**Task details:** Set down every line below, word for word.

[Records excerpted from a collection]
────

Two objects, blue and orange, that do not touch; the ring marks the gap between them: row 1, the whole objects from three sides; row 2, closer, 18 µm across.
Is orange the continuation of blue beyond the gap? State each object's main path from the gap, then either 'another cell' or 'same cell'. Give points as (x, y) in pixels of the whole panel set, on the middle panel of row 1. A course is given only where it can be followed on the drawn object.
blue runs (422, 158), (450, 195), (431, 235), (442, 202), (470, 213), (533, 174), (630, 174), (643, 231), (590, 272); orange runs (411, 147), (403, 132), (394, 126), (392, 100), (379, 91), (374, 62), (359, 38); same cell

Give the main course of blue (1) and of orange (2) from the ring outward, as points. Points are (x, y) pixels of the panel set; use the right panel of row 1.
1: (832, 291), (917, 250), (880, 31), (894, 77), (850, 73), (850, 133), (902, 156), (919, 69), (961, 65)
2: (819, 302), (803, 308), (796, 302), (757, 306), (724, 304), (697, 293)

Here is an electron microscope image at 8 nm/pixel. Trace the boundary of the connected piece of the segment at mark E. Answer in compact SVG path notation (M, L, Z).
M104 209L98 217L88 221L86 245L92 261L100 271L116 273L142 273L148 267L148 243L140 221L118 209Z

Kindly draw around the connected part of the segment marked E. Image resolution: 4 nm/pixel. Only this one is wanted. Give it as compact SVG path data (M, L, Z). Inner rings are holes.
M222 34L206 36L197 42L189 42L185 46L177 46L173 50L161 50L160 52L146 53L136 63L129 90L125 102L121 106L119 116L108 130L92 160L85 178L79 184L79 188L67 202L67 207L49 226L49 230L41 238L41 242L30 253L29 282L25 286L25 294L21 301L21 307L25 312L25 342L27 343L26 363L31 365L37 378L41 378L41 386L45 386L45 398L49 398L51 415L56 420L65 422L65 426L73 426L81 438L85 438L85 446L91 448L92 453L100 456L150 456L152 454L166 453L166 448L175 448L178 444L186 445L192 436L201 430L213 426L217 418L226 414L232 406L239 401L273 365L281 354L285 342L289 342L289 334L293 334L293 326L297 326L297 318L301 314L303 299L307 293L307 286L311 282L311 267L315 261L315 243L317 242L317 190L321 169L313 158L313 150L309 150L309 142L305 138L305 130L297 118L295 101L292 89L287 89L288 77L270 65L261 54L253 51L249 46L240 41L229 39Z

────

**Written response:**
Two objects, blue and orange, that do not touch; the ring marks the gap between them: row 1, the whole objects from three sides; row 2, closer, 18 µm across.
Is orange the continuation of blue beyond the gap? State each object's main path from the gap, then either 'another cell' or 'same cell'. Give points as (x, y) in pixels of the whole panel set, on the middle panel of row 1. A course is given only where it can be followed on the drawn object.
blue runs (422, 158), (450, 195), (431, 235), (442, 202), (470, 213), (533, 174), (630, 174), (643, 231), (590, 272); orange runs (411, 147), (403, 132), (394, 126), (392, 100), (379, 91), (374, 62), (359, 38); same cell

Give the main course of blue (1) and of orange (2) from the ring outward, as points. Points are (x, y) pixels of the panel set; use the right panel of row 1.
1: (832, 291), (917, 250), (880, 31), (894, 77), (850, 73), (850, 133), (902, 156), (919, 69), (961, 65)
2: (819, 302), (803, 308), (796, 302), (757, 306), (724, 304), (697, 293)

Here is an electron microscope image at 8 nm/pixel. Trace the boundary of the connected piece of the segment at mark E. Answer in compact SVG path notation (M, L, Z).
M104 209L98 217L88 221L86 245L92 261L100 271L116 273L142 273L148 267L148 243L140 221L118 209Z

Kindly draw around the connected part of the segment marked E. Image resolution: 4 nm/pixel. Only this one is wanted. Give it as compact SVG path data (M, L, Z). Inner rings are holes.
M222 34L206 36L197 42L189 42L185 46L177 46L173 50L161 50L160 52L146 53L136 63L129 90L125 102L121 106L119 116L108 130L92 160L85 178L79 184L79 188L67 202L67 207L49 226L49 230L41 238L41 242L30 253L29 282L25 286L25 294L21 301L21 307L25 312L25 342L27 343L26 363L31 365L37 378L41 378L41 386L45 386L45 398L49 398L51 415L56 420L65 422L65 426L73 426L81 438L85 438L85 446L91 448L92 453L100 456L150 456L152 454L166 453L166 448L175 448L178 444L186 445L192 436L201 430L213 426L217 418L226 414L232 406L239 401L273 365L281 354L285 342L289 342L289 334L293 334L293 326L297 326L297 318L301 314L303 299L307 293L307 286L311 282L311 267L315 261L315 243L317 242L317 190L321 169L313 158L313 150L309 150L309 142L305 138L305 130L297 118L295 101L292 89L287 89L288 77L270 65L261 54L253 51L249 46L240 41L229 39Z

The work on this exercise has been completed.